551-50 – Hadits ‘Umar : Sunnah adalah apabila bulan Ramadhan sudah dapat separuh maka hendaknya melaknat orang-orang kafir di dalam shalat witir setelah membaca : Sami’allahu Liman Hamidahu. Kami meriwayatkannya dalam Fawa`id Aby al-Hasan bin Razqawih dari ‘Utsman bin al-Simak dari Muhammad bin ‘Abdirrahman bin Kamil dari Sa’id bin Hafsh berkata: Kami membaca atas Mi’qal dari al-Zuhry dari ‘Abdirrahman bin ‘Abdil Qary bahwa pada suatu malam di bulan Ramadhan ‘Umar keluar dan dia bersamanya. Lalu ‘Umar melihat jama’ah masjid mengerjakan shalat secara terbagi dan terpisah-pisah. Dan dia menyuruh Ubay bin Ka’ab untuk mengomandoi mereka dibulan Ramadhan. Kemudian ‘Umar keluar sementara jama’ah melakukan shalat dengan panduan imam mereka, lalu dia berkata: Alangkah baiknya bid’ah ini, dan sesuatu yang mereka tidur meninggalkannya itu lebih utama dari apa yang mereka lakukan (dia maksudkan) di akhir malam, dan mereka melakukan di awal malam. Dan ‘Umar berkata: Sunnah adalah apabila bulan Ramadhan dapat separuh maka hendaknya melaknat orang-orang kafir di akhir rakaat shalat witir setelah membaca : Sami’allahu Liman Hamidahu. Lalu berdo’a: Wahai Allah, laknatilah orang-orang kafir. Sanad hadits ‘Umar ini Hasan.

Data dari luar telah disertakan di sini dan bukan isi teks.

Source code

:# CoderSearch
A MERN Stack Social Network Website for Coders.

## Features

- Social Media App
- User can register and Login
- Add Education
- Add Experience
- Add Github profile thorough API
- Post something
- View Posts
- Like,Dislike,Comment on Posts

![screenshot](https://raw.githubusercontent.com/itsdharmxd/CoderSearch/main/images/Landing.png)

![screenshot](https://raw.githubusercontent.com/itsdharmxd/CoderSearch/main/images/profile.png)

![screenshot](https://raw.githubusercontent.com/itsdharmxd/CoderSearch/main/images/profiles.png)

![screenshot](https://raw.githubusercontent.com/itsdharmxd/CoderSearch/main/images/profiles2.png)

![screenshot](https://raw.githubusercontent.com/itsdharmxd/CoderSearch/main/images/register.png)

Hubungan hadits di atas dengan hadits di bawah ini untuk mengetahui rahasia penempatan do’a qunut pada separuh akhir di bulan Ramadhan :
ﻣﺮﻗﺎﺓ ﺍﻟﻤﻔﺎﺗﻴﺢ ﺷﺮﺡ ﻣﺸﻜﺎﺓ ﺍﻟﻤﺼﺎﺑﻴﺢ – ﻛﺘﺎﺏ ﺍﻟﺼﻼﺓ – ﺑﺎﺏ ﺍﻟﻘﻨﻮﺕ- ﺍﻟﺠﺰﺀ ﺭﻗﻢ3 :
ﺍﻟﻔﺼﻞ ﺍﻟﺜﺎﻟﺚ 1293 – ﻋﻦ ﺍﻟﺤﺴﻦ ﺭﺿﻲ ﺍﻟﻠﻪ ﻋﻨﻪ ، ﺃﻥ ﻋﻤﺮ ﺑﻦ ﺍﻟﺨﻄﺎﺏ ﺭﺿﻲ ﺍﻟﻠﻪ ﻋﻨﻪ ، ﺟﻤﻊ ﺍﻟﻨﺎﺱ ﻋﻠﻰ ﺃﺑﻲ ﺑﻦ ﻛﻌﺐ ، ﻓﻜﺎﻥ ﻳﺼﻠﻲ ﺑﻬﻢ ﻋﺸﺮﻳﻦ ﻟﻴﻠﺔ ، ﻭﻻ ﻳﻘﻨﺖ ﺑﻬﻢ ﺇﻻ ﻓﻲ ﺍﻟﻨﺼﻒ ﺍﻟﺒﺎﻗﻲ ، ﻓﺈﺫﺍ ﻛﺎﻧﺖ ﺍﻟﻌﺸﺮ ﺍﻷﻭﺍﺧﺮ ﺗﺨﻠﻒ ﻓﺼﻠﻰ ﻓﻲ ﺑﻴﺘﻪ ، ﻓﻜﺎﻧﻮﺍ ﻳﻘﻮﻟﻮﻥ : ﺃﺑﻖ ﺃﺑﻲ . ﺭﻭﺍﻩ ﺃﺑﻮ ﺩﺍﻭﺩ .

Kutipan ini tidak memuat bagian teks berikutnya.